I'm a trophy hunter, and the trophies can be horns and bones, or pictures, or simply memories of experiences...or wonderful meals. Because every hunt is also a meat hunt, I have shot plenty of animals that would be considered non-trophies, but the hunting experience was great and was its own trophy.
My local deer rifle hunt starts in a couple weeks; I have only one tag, good for any deer, and I want to end the season with meat in the freezer. So my perfect hunt will see me outside all day every day, looking for and hopefully finding a big buck, ideally in the last few days of the season. But it that doesn't happen, I will absolutely take a smaller buck or a doe in those waning hours. And, if a bruiser buck presents himself on the first morning, I will take him...I'm not nuts!...but I will begrudge the quickness of the hunt.

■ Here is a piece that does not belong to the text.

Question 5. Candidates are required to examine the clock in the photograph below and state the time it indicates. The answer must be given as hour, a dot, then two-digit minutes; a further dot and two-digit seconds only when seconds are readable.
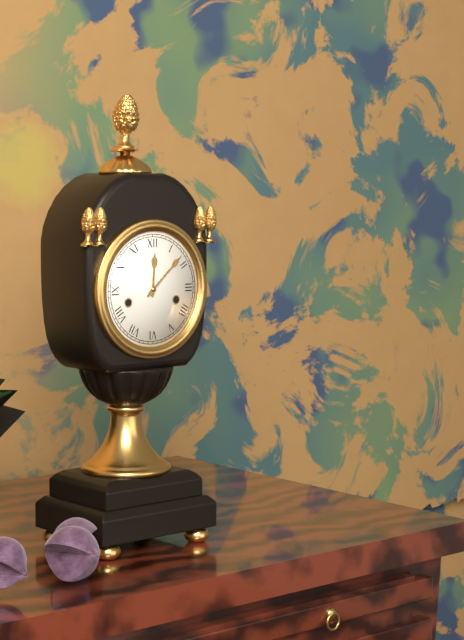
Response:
12.08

A few years ago, after a bad winter, we had no doe tags available. I sat through every day of the season, pretty much every legal hour of shooting light, and on virtually every day the same small spike buck walked right past me, or through the adjacent field. At first, I just enjoyed watching him visit, but as the season progressed, I began to look at him differently. He became so regular, so consistent every day, that when the season neared its end I continued to hold out for a big one. On the second-to-last day, when the little guy came by to say hi, I raised my rifle..and then lowered it. I felt lucky.
The next day, the final day of the season, I sat in my favourite stand and waited. The little guy...didn't show up. Neither did any other legal deer. I ended my season trudging home in the dark empty-handed.
The next morning, as my wife and I enjoyed an early morning coffee in the den, she looked up and said "Don't look outside!"
I looked outside; a beautiful mature buck with a wide, heavy rack was trotting purposefully up our driveway. He passed by the window, coming so close to the deck that I could have touched him with a rifle barrel if I was on the deck. My stomach churned a bit as I watched him round the corner of the house; when I went to the back door to watch him disappear into the field, I frowned a little...
Later that morning, I went out to my stand to bring back a few items that I had left out. I walked in the tracks the big buck had left. He had walked past my stand at a range of less than 50 yards.
So...I had no deer meat that season, which was a big disappointment that lasted much of the following year. But...the memory of that entire deer season is one of the best trophies I have ever collected.